Data has since long helped in gaining meaningful insights. Take the example of students’ performance in a class. Collecting data regarding how much every student has scored in different exams subject-wise can help gain insights like which student stood first in the class, the number of students who passed the final exams, students who achieved above 90% marks, and so on. This manual calculation becomes complex when you have thousands of students. Similarly, when we are dealing with big data, we need to put in extra effort to gain valuable conclusions from it.
Big data analytics basically refers to the process of uncovering meaningful insights from raw data that can be structured or unstructured. Identifying hidden patterns, correlations, and trends can help make decisions, design better products, offer enhanced customer service, prevent fraud, and more. You may be witnessing the use of big data analytics in your daily life. For instance, you can see the daily COVID-19 cases in each country, the positivity rate, what can be predicted from the current trends, etc. This is all possible because of big data analytics. As we mentioned earlier, big data cannot be analyzed by traditional data management systems. We need powerful tools to process them and identify patterns.
So, in this article, we are going to make you familiar with the top big data analytics tools used by companies for various purposes.

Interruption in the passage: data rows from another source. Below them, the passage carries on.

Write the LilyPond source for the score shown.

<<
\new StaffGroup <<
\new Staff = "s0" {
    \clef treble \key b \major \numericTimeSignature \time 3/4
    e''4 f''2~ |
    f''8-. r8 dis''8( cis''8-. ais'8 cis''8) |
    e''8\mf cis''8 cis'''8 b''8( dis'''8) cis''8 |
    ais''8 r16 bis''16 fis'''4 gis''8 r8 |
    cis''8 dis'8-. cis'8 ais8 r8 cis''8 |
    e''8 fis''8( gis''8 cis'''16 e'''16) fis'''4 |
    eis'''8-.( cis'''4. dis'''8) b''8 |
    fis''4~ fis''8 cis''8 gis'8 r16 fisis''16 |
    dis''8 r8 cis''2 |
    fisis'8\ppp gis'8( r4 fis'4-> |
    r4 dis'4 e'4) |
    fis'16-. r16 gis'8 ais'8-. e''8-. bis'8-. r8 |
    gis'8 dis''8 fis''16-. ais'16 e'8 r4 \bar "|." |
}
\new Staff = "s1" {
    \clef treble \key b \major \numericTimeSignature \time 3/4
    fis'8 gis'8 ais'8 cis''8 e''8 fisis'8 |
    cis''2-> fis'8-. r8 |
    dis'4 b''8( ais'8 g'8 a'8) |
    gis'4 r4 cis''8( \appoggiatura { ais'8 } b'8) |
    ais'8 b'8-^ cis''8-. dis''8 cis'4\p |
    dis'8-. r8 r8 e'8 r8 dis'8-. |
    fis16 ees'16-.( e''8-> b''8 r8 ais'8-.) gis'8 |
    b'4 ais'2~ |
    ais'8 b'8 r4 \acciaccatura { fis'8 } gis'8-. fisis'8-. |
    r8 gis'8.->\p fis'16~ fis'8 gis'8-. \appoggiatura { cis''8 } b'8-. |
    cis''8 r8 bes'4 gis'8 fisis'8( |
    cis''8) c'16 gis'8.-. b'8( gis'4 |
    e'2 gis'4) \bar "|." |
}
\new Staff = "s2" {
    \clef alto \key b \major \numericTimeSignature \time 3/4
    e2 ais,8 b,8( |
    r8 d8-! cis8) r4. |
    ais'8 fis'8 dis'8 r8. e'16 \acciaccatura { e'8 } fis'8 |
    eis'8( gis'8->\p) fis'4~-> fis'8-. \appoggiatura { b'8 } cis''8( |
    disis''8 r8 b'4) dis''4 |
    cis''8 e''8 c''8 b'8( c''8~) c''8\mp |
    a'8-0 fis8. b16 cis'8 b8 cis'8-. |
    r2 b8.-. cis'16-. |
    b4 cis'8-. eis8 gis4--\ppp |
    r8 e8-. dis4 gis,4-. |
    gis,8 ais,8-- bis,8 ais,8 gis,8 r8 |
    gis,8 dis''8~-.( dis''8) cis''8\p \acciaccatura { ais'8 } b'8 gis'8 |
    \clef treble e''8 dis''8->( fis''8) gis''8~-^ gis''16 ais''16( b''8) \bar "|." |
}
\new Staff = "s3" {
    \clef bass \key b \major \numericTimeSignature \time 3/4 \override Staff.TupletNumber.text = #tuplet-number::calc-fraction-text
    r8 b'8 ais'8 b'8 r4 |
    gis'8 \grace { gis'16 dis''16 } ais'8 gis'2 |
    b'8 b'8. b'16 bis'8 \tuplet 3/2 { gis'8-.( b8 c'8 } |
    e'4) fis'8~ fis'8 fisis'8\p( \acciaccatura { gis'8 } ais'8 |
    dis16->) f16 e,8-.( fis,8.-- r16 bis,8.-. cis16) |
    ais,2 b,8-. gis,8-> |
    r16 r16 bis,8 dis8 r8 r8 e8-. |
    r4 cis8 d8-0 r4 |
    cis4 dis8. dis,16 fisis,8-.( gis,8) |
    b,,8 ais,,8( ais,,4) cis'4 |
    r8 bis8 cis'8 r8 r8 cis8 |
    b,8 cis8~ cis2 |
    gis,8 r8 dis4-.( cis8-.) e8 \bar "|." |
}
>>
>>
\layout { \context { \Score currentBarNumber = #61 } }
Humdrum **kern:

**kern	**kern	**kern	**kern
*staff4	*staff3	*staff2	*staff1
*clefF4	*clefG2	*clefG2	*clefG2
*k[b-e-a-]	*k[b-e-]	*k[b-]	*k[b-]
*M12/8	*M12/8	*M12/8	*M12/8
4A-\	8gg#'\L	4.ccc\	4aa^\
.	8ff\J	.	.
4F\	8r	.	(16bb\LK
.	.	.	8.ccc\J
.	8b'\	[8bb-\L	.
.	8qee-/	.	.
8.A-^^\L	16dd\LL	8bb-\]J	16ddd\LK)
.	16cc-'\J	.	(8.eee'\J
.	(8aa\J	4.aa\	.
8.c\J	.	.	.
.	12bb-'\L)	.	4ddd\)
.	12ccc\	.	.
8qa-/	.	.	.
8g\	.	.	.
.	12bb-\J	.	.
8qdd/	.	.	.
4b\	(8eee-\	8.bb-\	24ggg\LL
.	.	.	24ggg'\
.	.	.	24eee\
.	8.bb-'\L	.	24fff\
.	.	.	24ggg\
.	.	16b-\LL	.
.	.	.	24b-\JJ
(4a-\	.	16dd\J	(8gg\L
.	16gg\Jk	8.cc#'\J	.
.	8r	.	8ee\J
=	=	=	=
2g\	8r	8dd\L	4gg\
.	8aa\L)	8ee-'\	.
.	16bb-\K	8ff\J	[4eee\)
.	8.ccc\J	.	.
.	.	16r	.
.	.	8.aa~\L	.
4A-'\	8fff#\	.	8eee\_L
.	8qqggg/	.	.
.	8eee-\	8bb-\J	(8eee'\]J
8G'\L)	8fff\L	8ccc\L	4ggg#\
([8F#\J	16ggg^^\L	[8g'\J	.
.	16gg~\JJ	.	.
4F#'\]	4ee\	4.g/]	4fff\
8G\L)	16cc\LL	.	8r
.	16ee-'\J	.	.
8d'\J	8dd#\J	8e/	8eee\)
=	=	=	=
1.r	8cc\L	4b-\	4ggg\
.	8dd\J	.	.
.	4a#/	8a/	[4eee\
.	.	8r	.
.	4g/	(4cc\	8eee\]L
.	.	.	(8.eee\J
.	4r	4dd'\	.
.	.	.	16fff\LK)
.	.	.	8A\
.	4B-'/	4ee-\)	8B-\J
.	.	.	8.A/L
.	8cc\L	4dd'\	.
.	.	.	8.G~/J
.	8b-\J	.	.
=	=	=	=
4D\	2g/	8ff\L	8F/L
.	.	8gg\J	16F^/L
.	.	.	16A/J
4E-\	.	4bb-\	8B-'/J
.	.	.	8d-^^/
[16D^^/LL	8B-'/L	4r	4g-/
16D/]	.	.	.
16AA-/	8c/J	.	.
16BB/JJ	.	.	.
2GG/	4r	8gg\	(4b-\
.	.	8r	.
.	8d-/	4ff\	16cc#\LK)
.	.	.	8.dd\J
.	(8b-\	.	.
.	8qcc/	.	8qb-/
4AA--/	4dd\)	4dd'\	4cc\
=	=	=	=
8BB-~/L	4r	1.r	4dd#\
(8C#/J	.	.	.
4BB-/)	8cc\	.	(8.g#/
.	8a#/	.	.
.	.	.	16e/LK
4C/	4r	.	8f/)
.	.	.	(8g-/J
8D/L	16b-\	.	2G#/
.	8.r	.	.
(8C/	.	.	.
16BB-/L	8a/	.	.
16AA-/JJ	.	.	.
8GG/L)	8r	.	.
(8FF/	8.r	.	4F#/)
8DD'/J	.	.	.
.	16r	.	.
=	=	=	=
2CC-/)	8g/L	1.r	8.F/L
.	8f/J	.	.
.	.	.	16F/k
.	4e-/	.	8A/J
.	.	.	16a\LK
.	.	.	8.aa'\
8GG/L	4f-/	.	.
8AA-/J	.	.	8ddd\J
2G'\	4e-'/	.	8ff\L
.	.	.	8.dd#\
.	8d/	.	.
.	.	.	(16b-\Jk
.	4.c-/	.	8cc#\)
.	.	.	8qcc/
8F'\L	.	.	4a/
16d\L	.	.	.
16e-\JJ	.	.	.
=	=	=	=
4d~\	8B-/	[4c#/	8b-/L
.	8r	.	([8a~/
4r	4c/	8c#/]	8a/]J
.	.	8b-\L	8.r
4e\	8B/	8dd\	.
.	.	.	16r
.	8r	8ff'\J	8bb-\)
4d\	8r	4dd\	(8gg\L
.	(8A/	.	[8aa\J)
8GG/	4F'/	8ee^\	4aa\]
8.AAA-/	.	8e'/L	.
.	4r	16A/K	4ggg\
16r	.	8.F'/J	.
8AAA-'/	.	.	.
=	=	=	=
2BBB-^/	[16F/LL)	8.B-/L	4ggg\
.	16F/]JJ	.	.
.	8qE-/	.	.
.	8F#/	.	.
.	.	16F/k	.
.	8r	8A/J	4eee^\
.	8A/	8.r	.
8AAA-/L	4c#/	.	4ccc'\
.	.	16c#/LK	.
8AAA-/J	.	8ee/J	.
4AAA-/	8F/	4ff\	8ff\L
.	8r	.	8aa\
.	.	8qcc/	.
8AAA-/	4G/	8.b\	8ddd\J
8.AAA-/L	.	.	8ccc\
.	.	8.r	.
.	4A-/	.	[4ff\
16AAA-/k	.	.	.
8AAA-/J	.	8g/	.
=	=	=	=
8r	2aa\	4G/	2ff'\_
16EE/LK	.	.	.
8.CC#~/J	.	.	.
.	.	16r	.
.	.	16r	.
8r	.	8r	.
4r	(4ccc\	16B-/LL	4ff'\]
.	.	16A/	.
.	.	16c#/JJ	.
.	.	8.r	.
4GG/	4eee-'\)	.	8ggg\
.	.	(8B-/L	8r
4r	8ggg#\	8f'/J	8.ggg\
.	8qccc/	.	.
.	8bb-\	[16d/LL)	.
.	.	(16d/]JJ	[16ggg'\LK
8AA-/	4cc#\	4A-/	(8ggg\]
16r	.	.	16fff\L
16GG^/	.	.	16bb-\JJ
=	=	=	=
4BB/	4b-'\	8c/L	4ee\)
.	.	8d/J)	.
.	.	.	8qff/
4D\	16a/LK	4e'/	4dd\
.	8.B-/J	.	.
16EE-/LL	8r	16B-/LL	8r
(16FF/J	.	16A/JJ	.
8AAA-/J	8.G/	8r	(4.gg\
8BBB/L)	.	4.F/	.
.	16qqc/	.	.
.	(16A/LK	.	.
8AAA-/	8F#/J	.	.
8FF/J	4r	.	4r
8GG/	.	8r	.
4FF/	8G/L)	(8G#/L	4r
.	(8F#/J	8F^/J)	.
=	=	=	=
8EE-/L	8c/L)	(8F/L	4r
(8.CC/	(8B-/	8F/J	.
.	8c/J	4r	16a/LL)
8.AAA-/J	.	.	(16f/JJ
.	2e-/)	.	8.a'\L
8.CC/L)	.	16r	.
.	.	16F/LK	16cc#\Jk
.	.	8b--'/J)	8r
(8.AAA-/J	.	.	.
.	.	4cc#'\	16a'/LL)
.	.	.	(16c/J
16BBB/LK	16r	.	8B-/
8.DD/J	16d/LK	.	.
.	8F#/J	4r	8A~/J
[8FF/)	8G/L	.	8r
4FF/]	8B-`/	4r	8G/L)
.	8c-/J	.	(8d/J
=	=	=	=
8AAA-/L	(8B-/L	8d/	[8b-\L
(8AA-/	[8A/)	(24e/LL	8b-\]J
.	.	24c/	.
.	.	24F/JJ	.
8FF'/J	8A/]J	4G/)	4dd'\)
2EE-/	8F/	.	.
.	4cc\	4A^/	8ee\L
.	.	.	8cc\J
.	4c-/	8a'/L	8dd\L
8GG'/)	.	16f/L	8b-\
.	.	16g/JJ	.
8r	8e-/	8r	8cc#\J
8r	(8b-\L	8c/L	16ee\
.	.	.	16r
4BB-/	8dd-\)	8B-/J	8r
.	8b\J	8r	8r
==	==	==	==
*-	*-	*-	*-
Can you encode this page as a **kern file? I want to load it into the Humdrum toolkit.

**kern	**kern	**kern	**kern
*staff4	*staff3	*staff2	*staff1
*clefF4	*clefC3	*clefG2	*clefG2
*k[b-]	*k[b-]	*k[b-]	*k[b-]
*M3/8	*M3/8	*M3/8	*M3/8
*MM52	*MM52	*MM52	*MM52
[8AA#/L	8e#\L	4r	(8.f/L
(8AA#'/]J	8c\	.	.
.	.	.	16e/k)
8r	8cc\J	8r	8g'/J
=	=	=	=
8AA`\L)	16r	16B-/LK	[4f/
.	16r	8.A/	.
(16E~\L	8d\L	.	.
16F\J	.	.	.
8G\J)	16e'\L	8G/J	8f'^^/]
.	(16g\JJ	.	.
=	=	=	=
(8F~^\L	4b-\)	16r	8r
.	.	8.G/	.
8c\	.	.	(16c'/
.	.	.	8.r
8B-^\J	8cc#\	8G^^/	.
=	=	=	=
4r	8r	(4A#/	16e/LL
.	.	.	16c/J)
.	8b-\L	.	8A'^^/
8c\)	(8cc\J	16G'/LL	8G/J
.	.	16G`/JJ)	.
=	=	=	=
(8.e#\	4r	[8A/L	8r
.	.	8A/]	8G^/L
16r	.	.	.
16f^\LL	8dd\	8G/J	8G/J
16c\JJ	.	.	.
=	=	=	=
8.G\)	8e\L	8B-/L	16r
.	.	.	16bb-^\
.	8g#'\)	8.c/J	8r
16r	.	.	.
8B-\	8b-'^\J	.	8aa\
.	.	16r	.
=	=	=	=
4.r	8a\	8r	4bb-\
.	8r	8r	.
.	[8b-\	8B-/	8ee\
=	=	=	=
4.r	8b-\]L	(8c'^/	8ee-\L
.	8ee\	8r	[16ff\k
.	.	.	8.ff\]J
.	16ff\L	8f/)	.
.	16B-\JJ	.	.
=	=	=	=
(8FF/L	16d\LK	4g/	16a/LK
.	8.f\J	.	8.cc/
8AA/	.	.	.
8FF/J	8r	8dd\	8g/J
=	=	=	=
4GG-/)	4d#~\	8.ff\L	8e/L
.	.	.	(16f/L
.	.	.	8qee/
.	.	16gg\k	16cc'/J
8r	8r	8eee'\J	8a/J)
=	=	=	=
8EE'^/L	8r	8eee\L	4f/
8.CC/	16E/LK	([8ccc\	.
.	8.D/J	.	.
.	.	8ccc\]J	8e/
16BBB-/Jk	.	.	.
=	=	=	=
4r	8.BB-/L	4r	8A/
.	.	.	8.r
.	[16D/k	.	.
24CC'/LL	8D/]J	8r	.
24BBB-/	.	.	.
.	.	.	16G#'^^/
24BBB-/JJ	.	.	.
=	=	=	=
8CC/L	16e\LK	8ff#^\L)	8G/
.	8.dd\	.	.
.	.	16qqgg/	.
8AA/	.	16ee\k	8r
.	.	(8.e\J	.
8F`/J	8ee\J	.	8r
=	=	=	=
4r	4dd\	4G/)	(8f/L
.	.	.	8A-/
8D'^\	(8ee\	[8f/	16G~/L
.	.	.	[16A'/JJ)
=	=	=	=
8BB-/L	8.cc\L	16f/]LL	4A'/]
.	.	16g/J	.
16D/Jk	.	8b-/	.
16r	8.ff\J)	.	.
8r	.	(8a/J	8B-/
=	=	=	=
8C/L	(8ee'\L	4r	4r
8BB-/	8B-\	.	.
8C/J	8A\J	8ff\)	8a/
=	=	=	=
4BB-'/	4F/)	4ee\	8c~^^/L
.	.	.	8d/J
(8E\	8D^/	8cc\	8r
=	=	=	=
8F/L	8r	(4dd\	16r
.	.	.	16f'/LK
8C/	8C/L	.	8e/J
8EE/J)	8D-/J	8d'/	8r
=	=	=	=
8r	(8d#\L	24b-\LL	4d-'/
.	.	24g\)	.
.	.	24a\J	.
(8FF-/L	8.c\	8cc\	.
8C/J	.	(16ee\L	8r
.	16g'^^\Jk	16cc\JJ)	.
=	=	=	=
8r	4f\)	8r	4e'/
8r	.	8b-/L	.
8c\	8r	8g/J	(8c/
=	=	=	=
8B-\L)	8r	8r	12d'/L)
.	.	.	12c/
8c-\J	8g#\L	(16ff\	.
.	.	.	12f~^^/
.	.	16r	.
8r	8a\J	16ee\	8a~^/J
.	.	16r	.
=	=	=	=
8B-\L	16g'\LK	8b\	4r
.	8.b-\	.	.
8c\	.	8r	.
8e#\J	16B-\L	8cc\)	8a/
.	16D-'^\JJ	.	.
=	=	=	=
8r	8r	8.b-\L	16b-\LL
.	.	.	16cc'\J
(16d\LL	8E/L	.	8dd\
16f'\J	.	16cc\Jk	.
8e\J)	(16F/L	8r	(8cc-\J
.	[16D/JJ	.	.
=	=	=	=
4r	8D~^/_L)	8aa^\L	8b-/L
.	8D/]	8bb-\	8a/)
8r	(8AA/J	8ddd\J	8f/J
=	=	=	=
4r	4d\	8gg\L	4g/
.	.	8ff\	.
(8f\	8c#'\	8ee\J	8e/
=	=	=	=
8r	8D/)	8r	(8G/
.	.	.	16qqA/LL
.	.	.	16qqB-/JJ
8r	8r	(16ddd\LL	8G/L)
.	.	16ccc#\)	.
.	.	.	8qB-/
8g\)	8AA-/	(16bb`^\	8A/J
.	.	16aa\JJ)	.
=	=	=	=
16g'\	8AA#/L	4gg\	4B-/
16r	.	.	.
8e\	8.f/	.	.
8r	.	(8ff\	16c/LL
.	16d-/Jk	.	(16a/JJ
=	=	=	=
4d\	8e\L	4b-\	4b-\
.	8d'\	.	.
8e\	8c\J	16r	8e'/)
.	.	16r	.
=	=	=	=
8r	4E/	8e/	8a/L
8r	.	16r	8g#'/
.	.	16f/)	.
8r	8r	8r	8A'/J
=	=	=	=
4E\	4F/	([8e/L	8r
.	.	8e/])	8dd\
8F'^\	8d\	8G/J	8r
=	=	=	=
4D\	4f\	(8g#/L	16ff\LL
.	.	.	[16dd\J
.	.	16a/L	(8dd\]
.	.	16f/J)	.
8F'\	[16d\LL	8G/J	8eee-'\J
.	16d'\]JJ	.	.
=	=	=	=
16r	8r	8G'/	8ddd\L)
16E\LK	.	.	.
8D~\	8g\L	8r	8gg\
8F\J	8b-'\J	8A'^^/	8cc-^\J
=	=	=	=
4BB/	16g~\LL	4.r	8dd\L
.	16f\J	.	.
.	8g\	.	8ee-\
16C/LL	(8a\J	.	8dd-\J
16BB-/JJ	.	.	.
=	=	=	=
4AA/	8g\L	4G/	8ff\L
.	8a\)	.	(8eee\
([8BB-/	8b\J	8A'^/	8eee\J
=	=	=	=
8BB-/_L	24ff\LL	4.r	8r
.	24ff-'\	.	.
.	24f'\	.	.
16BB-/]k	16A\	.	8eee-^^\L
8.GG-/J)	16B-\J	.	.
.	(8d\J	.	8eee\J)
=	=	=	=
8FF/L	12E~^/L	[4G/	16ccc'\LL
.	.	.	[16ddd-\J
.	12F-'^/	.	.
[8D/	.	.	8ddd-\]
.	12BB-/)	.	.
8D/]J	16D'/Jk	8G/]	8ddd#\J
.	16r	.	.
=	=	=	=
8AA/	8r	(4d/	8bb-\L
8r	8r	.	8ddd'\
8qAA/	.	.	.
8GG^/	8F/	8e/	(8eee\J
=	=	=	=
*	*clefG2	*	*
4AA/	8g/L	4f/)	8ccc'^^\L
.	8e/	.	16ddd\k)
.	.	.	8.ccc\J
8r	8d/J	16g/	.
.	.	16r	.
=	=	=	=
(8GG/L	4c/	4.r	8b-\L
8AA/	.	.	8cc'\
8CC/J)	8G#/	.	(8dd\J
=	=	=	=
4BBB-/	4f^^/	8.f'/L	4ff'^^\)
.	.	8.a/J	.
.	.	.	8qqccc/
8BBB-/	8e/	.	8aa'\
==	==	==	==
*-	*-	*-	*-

Top Big Data Analytics Tools
Let’s dive into some of the top tools that help organizations harness big data analytics’ potential successfully.
Apache Hadoop
Apache Hadoop is, by far, the most common big data analytics tool you will come across. It is a framework that allows for distributed processing of large data sets across clusters of computers through simple programming models. A highly scalable Java-based tool, Hadoop offers cross-platform support and has the ability to handle any variation of data needed. Rather than relying on hardware to deliver high availability, the framework is designed to identify and handle failures at the application layer. So, it delivers a highly-available service on top of a cluster of computers.
MongoDB
MongoDB, as described on its official website, is a document database that offers the scalability and flexibility that users want for querying and indexing. Its document model is easy to learn and use for developers and offers all the capabilities needed to meet the most complex requirements at scale. The data is stored in JSON-like documents, which means fields can vary from document to document and the data structure can be changed over time. Features like indexing, ad hoc querying, and real-time aggregation offer powerful ways to access and analyze the data.
Apache Spark
Apache Spark is a multi-language engine used for executing data science, data engineering, and machine learning on clusters or single-node machines. With Spark, users can unify the processing of their data in batches and real-time streaming, with a preferred language like SQL, Python, Java, Scala, or R. One of its top features include executing fast and distributed ANSI SQL queries for dashboarding and ad-hoc reporting, and running faster than most data warehouses. Moreover, users can perform Exploratory Data Analysis (EDA) on petabyte-scale data without having to resort to downsampling.
Xplenty
If you are a part of an organization that wishes to integrate, process, and prepare data for analytics on the cloud, then Xplenty is a suitable tool. Its scalable platform offers a coding and jargon-free environment through which companies can harness the power of big data without investing in hardware, software, or related personnel. The tool is trusted by a number of renowned firms like Samsung, Sabre, Caterpillar, PwC, Accenture, and IKEA. It combines a drag-and-drop interface and personalized user support that helps design sophisticated ETL (extract, transform, load) pipelines.
Talend
Talend helps organizations deliver healthy data and change the way they make important business decisions. The Talend Data Fabric combines data integration, integrity, and governance in a unified platform that unlocks the true power of data. It improves customer satisfaction through better insights and saves money by enhancing operational efficiency. It has collaborated with AWS, Snowflake, Azure, and other technologies to ensure seamless performance across the data infrastructure. Moreover, Talend was named a Leader in Gartner’s 2021 Magic Quadrant for Data Integration Tools.
Splunk
You can trust a tool that is trusted by 92 of the Fortune 100 companies, including Intel, Hyatt, Yelp, Comcast, and Coca-Cola. Splunk solutions offer everything you need to make your digital initiatives successful. The tool helps answer questions across the business, DevOps, IT, and security functions with state-of-the-art investigative capabilities, seamless collaboration, and intuitive visualizations. Splunk is able to ingest any text-based data without the need to organize it first, and do so from anywhere, whether the data is stored on-premise, cloud, IoT device, or CRM.
Bottom Line
Professionals skilled in big data analytics are in high demand these days. Companies are reaping the various benefits associated with data analytics and hence want to hire individuals that can enhance the performance of their big data initiatives. Knowledge of any of the above tools will help you stay ahead of your peers and grab the attention of the hiring managers.